┌──

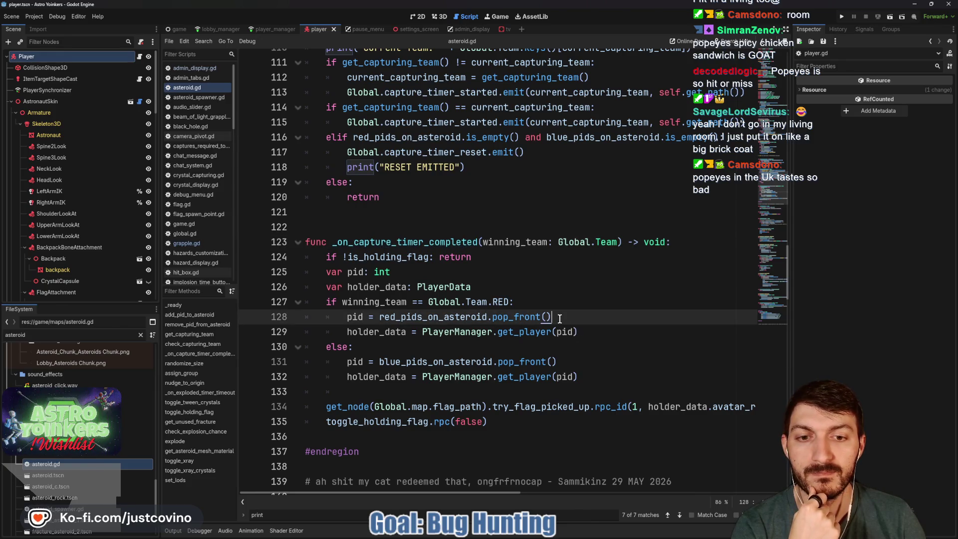
# - After the red pop_front line, add 'if pid == 0' with an indented 'pid = 1'
pyautogui.press('Return')
pyautogui.write('if pid == 0:')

└──

Repeat the listing above word for word. Do not include the pictures.

■ YOUR RESPONSE:
# - After the red pop_front line, add 'if pid == 0' with an indented 'pid = 1'
pyautogui.press('Return')
pyautogui.write('if pid == 0:')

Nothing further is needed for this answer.